This way I could use 90 or 140 wt oil and easily drain water contaminated oil and refill.

I’m running dually hubs btw.

Is this a terrible idea?
 
What would you do for seals? Especially a shaft seal

Just up your maintenance intervals or stay out of the water
 
In his blazer rebuild thread on pirate k5runner drilled, tapped and added a zerk fitting to his d60 hubs to fill with grease for similar reasons. Iirc.
 
Make sure the shaft seal where it goes into the spindle is in good shape. There is also a bigger dust seal that accompanies it.

B60C245A-63F5-4F75-B864-D846FA567DEE.jpeg


This is an assembled one I’m sending out for a customer. Clean and grease.
 
I cauggt up with stoutrockmar a couple weeks ago and we were bull shitting and brought up exactly this.

He was destroying wb constantly and started adding zerks and 100% packing the hubs with grease now and never has issues anymore. Pump it till the stub shaft pushes out, spin the hub and push the stub in again and keep going till the first pump pushes the stub out.

------------------------------------------------------------

#### [Brief 1]
Answer these questions about the forum thread on hub lubrication:
(a) Which oil weights does the opening post say could be used?
(b) What type of hubs is the poster running?
(c) What did k5runner add to his d60 hubs?
The forum thread on hub lubrication and the entries that follow it are unrelated to each other.

#### [Data for the task]
------------------------------------------------------------

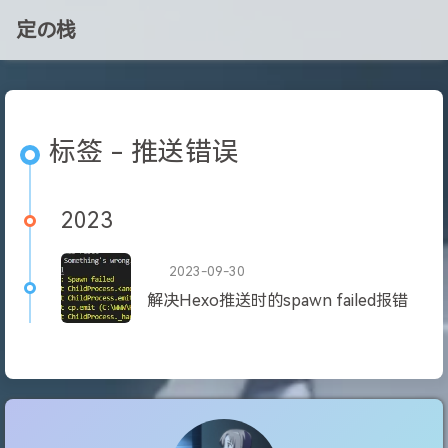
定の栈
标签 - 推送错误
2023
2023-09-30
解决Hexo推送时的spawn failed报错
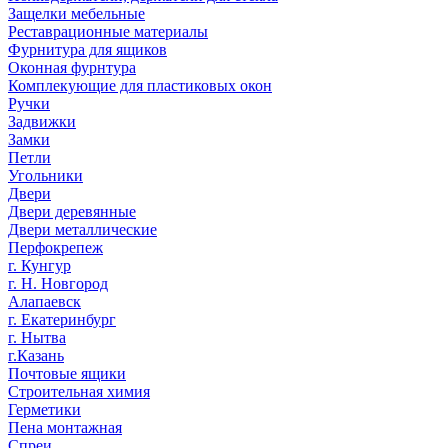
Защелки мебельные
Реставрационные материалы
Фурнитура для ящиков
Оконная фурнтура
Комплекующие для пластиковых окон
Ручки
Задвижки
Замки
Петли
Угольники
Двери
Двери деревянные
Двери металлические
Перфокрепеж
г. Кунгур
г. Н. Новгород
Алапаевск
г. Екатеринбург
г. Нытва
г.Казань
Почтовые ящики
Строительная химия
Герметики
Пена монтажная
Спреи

------------------------------------------------------------

#### [Brief 2]
Copy the text read from the page pictures in the entries above, line for line. Leave out the picture markers.

#### [Worked solution 1]
(a) 90 or 140 wt oil.
(b) Dually hubs.
(c) A zerk fitting, so the hubs could be filled with grease.

#### [Worked solution 2]
定の栈
标签 - 推送错误
2023
2023-09-30
解决Hexo推送时的spawn failed报错
Защелки мебельные
Реставрационные материалы
Фурнитура для ящиков
Оконная фурнтура
Комплекующие для пластиковых окон
Ручки
Задвижки
Замки
Петли
Угольники
Двери
Двери деревянные
Двери металлические
Перфокрепеж
г. Кунгур
г. Н. Новгород
Алапаевск
г. Екатеринбург
г. Нытва
г.Казань
Почтовые ящики
Строительная химия
Герметики
Пена монтажная
Спреи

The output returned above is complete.